Hacker News new | ask | show | jobs
by kibbi 886 days ago
I'd find it hard to argue against this, or the Penny Arcade's statements, since I'm having trouble understanding their concrete arguments in between the rhetoric. I'd be hesitant to even discuss this in their comment sections or social media channels.

One might ask: Under what circumstances would AI art be acceptable then?

For example, does it really matter if these models are created by large corporations? I don't see what the legal or ethical difference would be if it was an individual who created such a model.

Is it relevant whether their artworks were used in the training data? Well, what if a new model that is trained only on public domain photos, videos and artworks turns out to be just as capable? What if a future model is able to imitate an art style after seeing merely one or two examples of it?

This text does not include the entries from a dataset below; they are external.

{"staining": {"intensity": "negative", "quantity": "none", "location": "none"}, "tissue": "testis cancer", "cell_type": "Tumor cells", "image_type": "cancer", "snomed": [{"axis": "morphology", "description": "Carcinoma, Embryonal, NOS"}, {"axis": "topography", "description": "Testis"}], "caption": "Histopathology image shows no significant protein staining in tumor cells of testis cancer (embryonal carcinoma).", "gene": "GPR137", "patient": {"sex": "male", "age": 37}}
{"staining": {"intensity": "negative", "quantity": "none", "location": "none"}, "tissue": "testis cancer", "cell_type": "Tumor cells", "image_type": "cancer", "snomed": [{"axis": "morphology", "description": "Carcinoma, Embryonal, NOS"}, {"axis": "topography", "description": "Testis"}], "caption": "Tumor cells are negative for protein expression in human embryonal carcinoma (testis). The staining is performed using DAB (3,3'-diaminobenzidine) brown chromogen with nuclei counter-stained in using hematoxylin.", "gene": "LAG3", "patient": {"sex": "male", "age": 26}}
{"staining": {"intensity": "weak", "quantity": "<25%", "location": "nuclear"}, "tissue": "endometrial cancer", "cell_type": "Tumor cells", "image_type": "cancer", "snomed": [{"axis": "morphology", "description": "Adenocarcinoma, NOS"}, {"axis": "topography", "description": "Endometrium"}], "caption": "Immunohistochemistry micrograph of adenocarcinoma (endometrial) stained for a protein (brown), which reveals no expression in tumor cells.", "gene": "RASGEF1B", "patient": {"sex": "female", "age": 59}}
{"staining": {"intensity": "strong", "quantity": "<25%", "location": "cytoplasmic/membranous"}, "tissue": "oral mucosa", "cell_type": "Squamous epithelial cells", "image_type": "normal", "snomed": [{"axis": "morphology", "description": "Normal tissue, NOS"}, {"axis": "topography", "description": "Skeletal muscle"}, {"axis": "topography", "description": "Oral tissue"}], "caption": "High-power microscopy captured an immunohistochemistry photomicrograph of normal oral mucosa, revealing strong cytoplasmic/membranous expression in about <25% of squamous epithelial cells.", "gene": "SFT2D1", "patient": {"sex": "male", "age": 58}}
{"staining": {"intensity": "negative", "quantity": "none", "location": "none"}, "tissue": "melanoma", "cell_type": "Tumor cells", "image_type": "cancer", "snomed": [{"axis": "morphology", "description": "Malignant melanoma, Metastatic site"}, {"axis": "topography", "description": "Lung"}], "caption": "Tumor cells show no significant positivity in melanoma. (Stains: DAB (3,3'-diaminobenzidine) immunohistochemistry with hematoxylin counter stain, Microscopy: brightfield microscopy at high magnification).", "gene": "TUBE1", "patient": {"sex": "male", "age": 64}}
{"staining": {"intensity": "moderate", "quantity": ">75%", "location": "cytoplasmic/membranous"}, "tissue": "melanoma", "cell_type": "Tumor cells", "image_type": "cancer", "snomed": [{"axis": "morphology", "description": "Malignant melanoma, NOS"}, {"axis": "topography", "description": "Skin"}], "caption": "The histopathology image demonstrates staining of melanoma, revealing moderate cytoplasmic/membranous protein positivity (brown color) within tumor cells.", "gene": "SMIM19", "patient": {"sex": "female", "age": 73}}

It might just be a matter of time until such a model is developed. Would it be alright then? If not, why?

(Personally, I think it's the responsibility of the AI model user to use the AI art legally and ethically, as if the user made the image themselves.)

3 comments

Under what circumstances would AI art be acceptable then?

I hate to make a sort-of standard Internet retort but artists (and "society") don't have any obligation to reserve some space for AI art to be OK within culture. Maybe such a possibility exists and maybe it doesn't. But given that present AI is something like a complex but semi-literal average of the art works various largish companies could find, it seems reasonable to respond to people's objections to that.

And society doesn't have to keep paying artists. It's a terrible, distopian future, but there's nothing to say we can't.
Society has "underpaid" artists for millennia.
I think these are the interesting question. Especially if the user provided the context Style for samples.

It's currently fair use to give an artist paintings and say I want something like this but different in these ways.

You can tell a script writer to watch Star Wars and write something similar.

Questions of copyright will depend on if the output is sufficiently transformative, not if copyrighted work was used as inspiration

That question - "Under what circumstances would AI art be acceptable then?" - is definitely not asked enough. And I think taking time to make it acceptable is a worthwhile goal, part of the path, not an obstacle.
> "Under what circumstances would AI art be acceptable then?"

Easy!

Under the circumstances where the artists whose art was used to train the model explicitly consented to that (without coercion), licensed their art for such use, and were fairly compensated for that.

Plenty of artists would gladly paint for AI to learn from — just like stock photographers, or clip art designers, or music sample makers.

Somehow, "paying for art" isn't an idea that has entered the minds of those who use the art.

Perhaps because it wasn't asked enough.

This only makes it harder for open, non-profit models to compete with large corporations in making AI models. Examples: Adobe Firefly. Getty's AI. Probably Disney's internal AI. Are those acceptable, then? I'd say Stable Diffusion is more acceptable than any of them.

Information wants to be free, and you shouldn't need consent to reuse information. Furthermore, this isn't coercion -- I could just as easily make the case that artists are trying to use coercion (government power via copy-restriction laws) to impose restrictions on AI trainers.

I would say the better approach is to try and pirate the large models as much as possible -- using them to train smaller, open models, so we aren't forced to use commercial AI as much.

> This only makes it harder for open, non-profit models to compete with large corporations in making AI models.

This is not a good argument to not pay people. Minimum wage and labour laws make it harder to compete, but they are still a good thing for society.

We don’t let companies use unpaid labour of non consenting others in different cases just to make it easier to compete.

The argument is that trying to make more restrictive IP laws only benefits large corporations. Therefore the question is "only corporations have AI" or "everybody has AI".

For the former, once the contributors have been paid, all of the capitalist-related issues that come with AI will still happen, just worse. More generally, the issues of artificial scarcity get worse as well, since now the models are no longer an abundant resource, but one controlled and restricted for profit.

Unless the answer is just "I don't care if future people get screwed over, I just want to be paid once/receive pennies in royalty".

Using your analogy, it's like minimum wage laws prevented open source software from existing because contributors need to be paid minimum wage.

>Using your analogy, it's like minimum wage laws prevented open source software from existing because contributors need to be paid minimum wage.

I'd say it's different, either you work directly on an open source project and you know the license your work is under, or you license your own work to be/not be allowed to be used by for-profit companies.

>More generally, the issues of artificial scarcity get worse as well, since now the models are no longer an abundant resource, but one controlled and restricted for profit.

Sure but that should be done on a higher level, that takes on copyright largely instead of just letting artists and writers be screwed over. We are currently in a situation that only benefits one party anyway.

information wants to be free in the same sense that hydrogen does: it tends to leak. it's a ~physical property of information, not an ethical stance.
>This only makes it harder for open, non-profit models to compete with large corporations in making AI models.

No. This only forces open, non-profit models to think a bit harder about incentives to provide artists for contributing their work into the training set.